How SOPs Help Save Money

Over the past 12 months, there were two sets of 3-letter-acronyms that have been embedded in the lexicon of almost every Malaysian. The first of course is SOP and the second is MCO (not to mention the variants of RMCO, EMCO, CMCO, YMCA and the like). The SOPs were created by the government of Malaysia as a step by step guide to help citizens carry on with their daily lives. It was designed to keep transmissions of the virus low by ensuring that adequate safeguards are put in place like social distancing. However, as time went on, these SOPs were ignored not only by the very same people who created the SOPs but also the people whom it was designed to protect. Malaysia had entered into an era of SOP fatigue. Everyone was so tired of hearing those words and they just wanted to be “unchained”.


This is the same (albeit with less drastic consequences) in organizations.

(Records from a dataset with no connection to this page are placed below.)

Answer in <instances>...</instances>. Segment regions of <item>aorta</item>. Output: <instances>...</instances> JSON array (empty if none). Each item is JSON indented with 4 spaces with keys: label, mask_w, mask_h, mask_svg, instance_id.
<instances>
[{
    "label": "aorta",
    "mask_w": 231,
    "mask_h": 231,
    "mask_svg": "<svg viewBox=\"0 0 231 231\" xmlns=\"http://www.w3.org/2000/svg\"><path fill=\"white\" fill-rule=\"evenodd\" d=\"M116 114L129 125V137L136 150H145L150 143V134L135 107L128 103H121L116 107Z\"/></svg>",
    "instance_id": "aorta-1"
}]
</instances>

SOPs are created to protect the company and to ensure that work carries on smoothly, efficiently and in the manner that the company wants it to. Corporate SOPs are so important to the smooth running of a company that leaders treat SOPs as the one, single point of truth when it comes to training their teams. Probably due to this, it is common for organizations and their employees to suffer from SOP fatigue as well. As a result, SOPs can fall into a state of disrepair, cease being updated with any sort of frequency or consistency and/or team members find ways of taking shortcuts. As SOP fatigue grows, the style of working becomes entrenched in the mind of team members and the organization as a whole, making them resistant to change or improvements.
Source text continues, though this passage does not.